DIRECTIONS:
- a) For each statement, answer yes or no on whether it agrees with the Balfour Beatty article, and quote the words in the article that settle it: (i) Revenue in the US overtook revenue in the UK for the first time. (ii) The construction business made an operating profit in 2013. (iii) Nick Pollard called 2013 a successful year.
- b) Repeat everything in the Balfour Beatty article from "Speaking to Building" down to "the first time.".

EXCERPTED PASSAGE:
Balfour Beatty’s UK construction boss says he expects ‘very gentle’ growth this year after ‘tough’ 2013
Balfour Beatty’s UK construction boss has said he expects the firm to return to “gentle” growth this year after an “awful” 2013 that saw the business take a £60m hit to its profit.
Speaking to Building after Balfour Beatty published its results for the year to 31 December 2013, Balfour Beatty Construction Services UK chief executive Nick Pollard, described 2013 as a “disappointing” year, but insisted the business was on track to return to “gentle” growth in 2014 and improved profitability.
In its results, Balfour Beatty’s global construction business posted revenue of £6.6bn, marginally up on £6.5bn last year - with revenue in the US (£2.9bn) overtaking revenue in the UK (£2.8bn) for the first time.
However, after taking into account £55m in restructuring and finance costs, the construction business posted an operating loss of £34m, down from an operating profit of £58m in 2012.

Dataset excerpts
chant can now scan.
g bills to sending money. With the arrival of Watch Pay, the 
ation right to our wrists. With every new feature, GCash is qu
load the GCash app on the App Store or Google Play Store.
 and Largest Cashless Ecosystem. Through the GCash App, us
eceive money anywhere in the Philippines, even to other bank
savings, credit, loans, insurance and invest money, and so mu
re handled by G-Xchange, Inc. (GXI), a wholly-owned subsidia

ANSWERS IN ORDER:
- a)
(i) Yes: "with revenue in the US (£2.9bn) overtaking revenue in the UK (£2.8bn) for the first time"
(ii) No: "the construction business posted an operating loss of £34m"
(iii) No: "described 2013 as a “disappointing” year"

- b)
Speaking to Building after Balfour Beatty published its results for the year to 31 December 2013, Balfour Beatty Construction Services UK chief executive Nick Pollard, described 2013 as a “disappointing” year, but insisted the business was on track to return to “gentle” growth in 2014 and improved profitability.
In its results, Balfour Beatty’s global construction business posted revenue of £6.6bn, marginally up on £6.5bn last year - with revenue in the US (£2.9bn) overtaking revenue in the UK (£2.8bn) for the first time.